▶ **WORK REQUEST**
Edit the passage on embodied statistics learning: restate the part that opens with the words containing "The interactions were" and closes with "together in practice.", putting "foundations" in place of "building blocks".

Embodied Mean (Figure 1 C): Stone et al. found center-of-balance to be a promising analogy to help students conceptualize the notion of mean in a univariate distribution [70]. We hypothesize that enabling active exploration through this notion draws upon students’ prior schemas of balance to gain better intuition for the sensitivity of the mean to individual points and regions (DP2). We therefore situate the representation on a tilting board that is simulated to balance on a sliding fulcrum. As the students build and manipulate different distributions, they feel how the board tilts based on the relative position of the fulcrum to the distribution’s center of balance. The further the fulcrum is from the mean, the more the entire physical representation tilts toward the direction of the mean. Students physically move the fulcrum to the balance point of the constructed representation to find the mean.

Embodied Median, Percentiles, and Interquartile Range (Figure 1 D): We are exploring the use of the analogy of symmetry across the median to introduce concepts of median, percentiles, and interquartile range (DP2). As students press and hold one stack to retrieve percentile values, stacks representing the 1-p percentiles vibrate. Students can narrow in on the median by feeling the percentiles converge using an outside-in approach and can follow a similar procedure for finding quartiles. We hypothesize that the exploration of percentiles and their mirrors across distributions of different skews will help build intuition for how these statistical measures are reflected by distribution shape.

3.3 Learning Activities

The interactions were designed to serve as building blocks from which students and educators can design learning activities in subsequent co-design sessions. In the meantime, we provide a sample scenario to convey one way the interactions might be used together in practice.

Customize Dataset: Suppose a student enjoys basketball and follows the Golden State Warriors. To integrate learning with the student’s interests, the teacher uses the platform to anchor a data and statistics lesson around NBA All-Star Stephen Curry’s 3-point shooting performance. They procure a dataset containing the number of 3-pointers Curry has made in the past fifty games. Using the connected laptop, they configure the x-axis range and interval to accommodate the dataset.

Representation Construction and Feedback: The student begins by plotting a histogram of Curry’s performance by stacking the tokens, representing individual games, into the corresponding bin along the platform, denoting the number of 3-pointers made in a game. As they plot individual data points, they can enclose their hands over the resultant shape to perceive how each token contributes to the overall distribution. They track the number of games in which Curry has made six 3-pointers by gauging the height of the corresponding stack, counting the number of tokens in that stack, or pressing on the stack to hear the count, reinforcing the connection between shape, quantity, and context.

▶ **SUPPLIED INFORMATION**
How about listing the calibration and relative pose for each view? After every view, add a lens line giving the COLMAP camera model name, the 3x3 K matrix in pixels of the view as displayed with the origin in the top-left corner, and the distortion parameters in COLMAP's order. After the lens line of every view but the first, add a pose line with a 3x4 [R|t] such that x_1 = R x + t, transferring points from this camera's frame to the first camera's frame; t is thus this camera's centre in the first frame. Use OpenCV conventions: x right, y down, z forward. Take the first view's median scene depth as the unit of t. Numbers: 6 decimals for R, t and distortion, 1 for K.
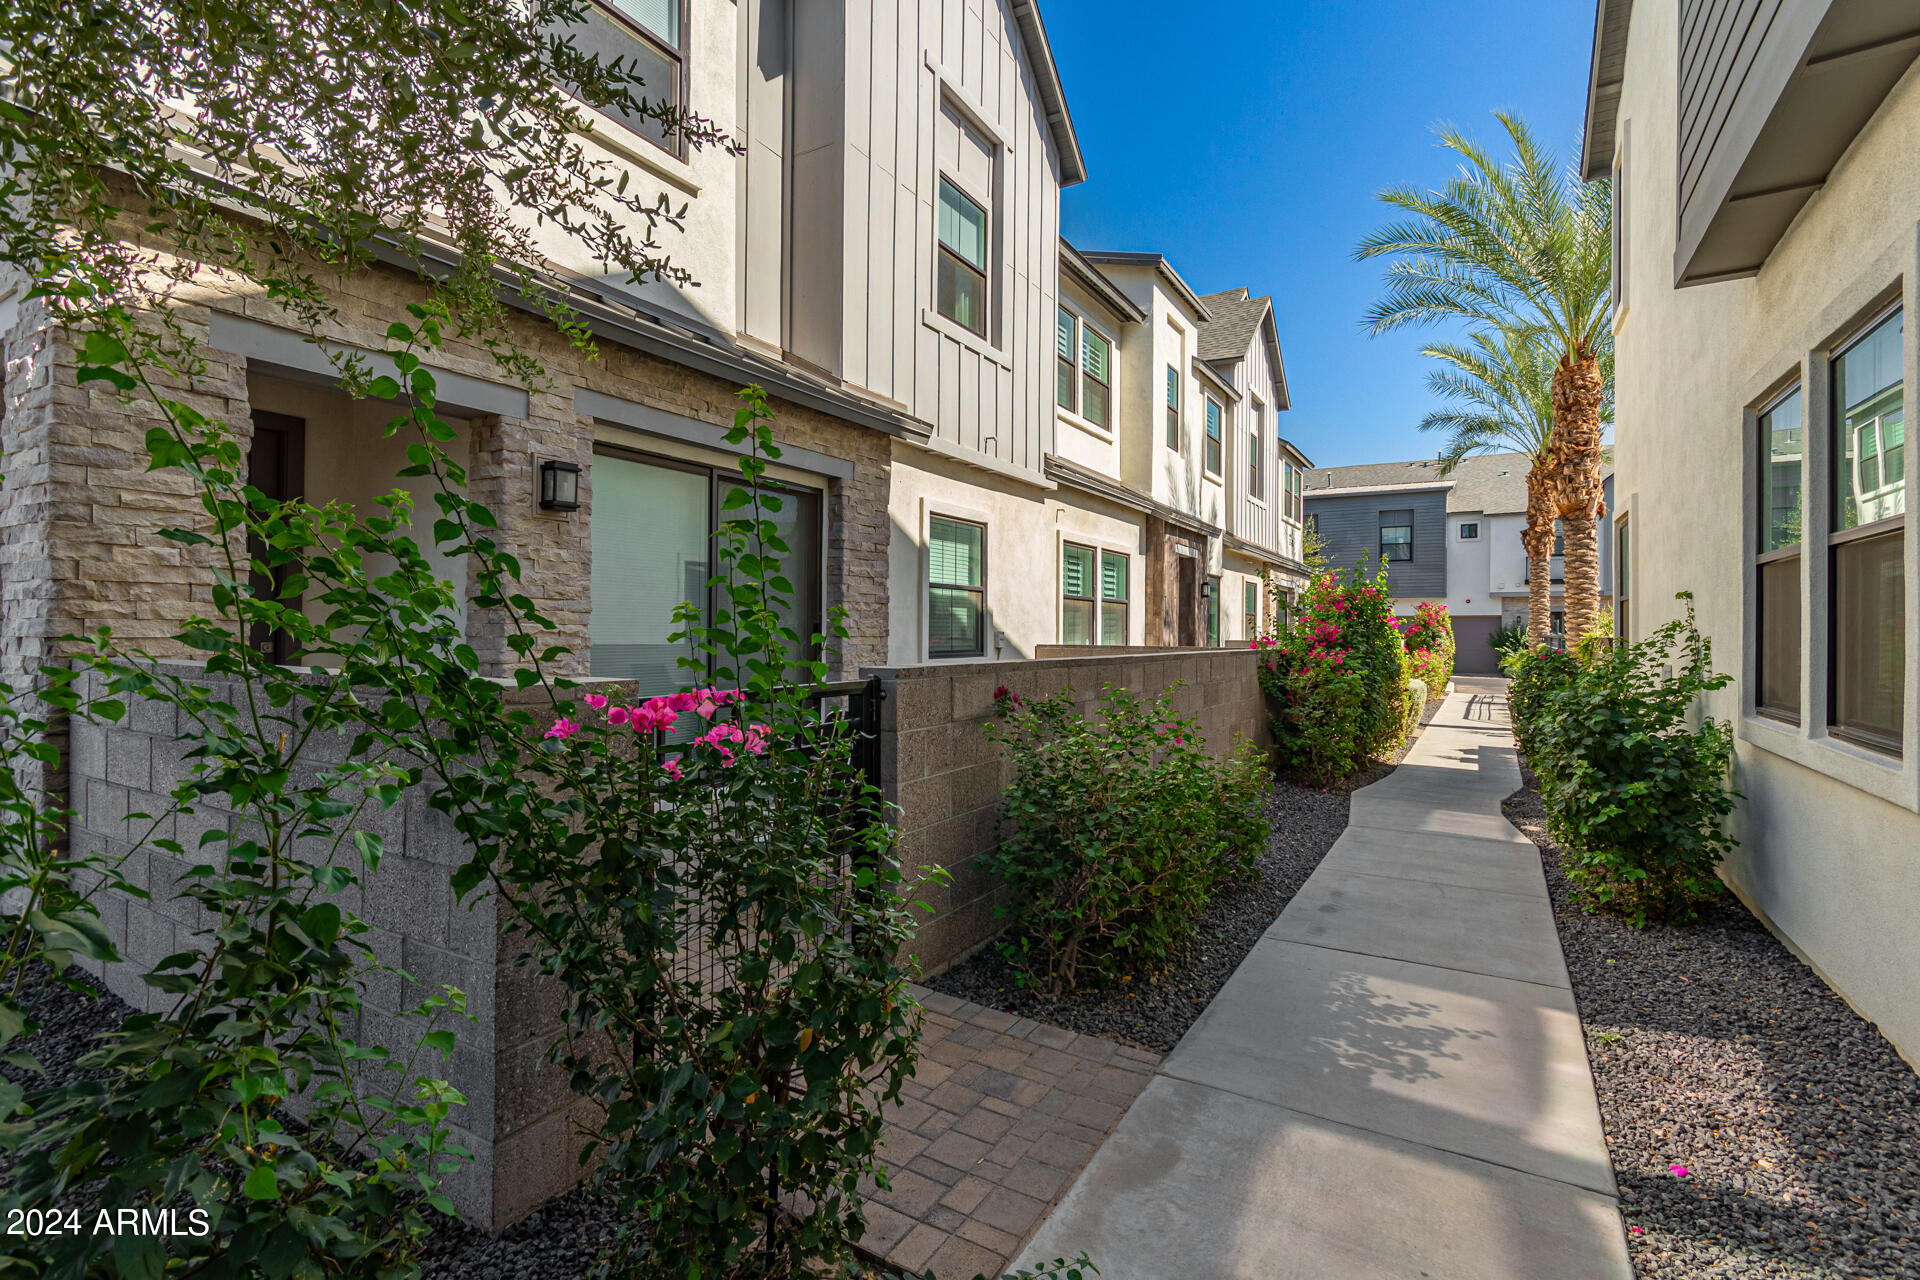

▶ **RESULT**
The interactions were designed to serve as foundations from which students and educators can design learning activities in subsequent co-design sessions. In the meantime, we provide a sample scenario to convey one way the interactions might be used together in practice.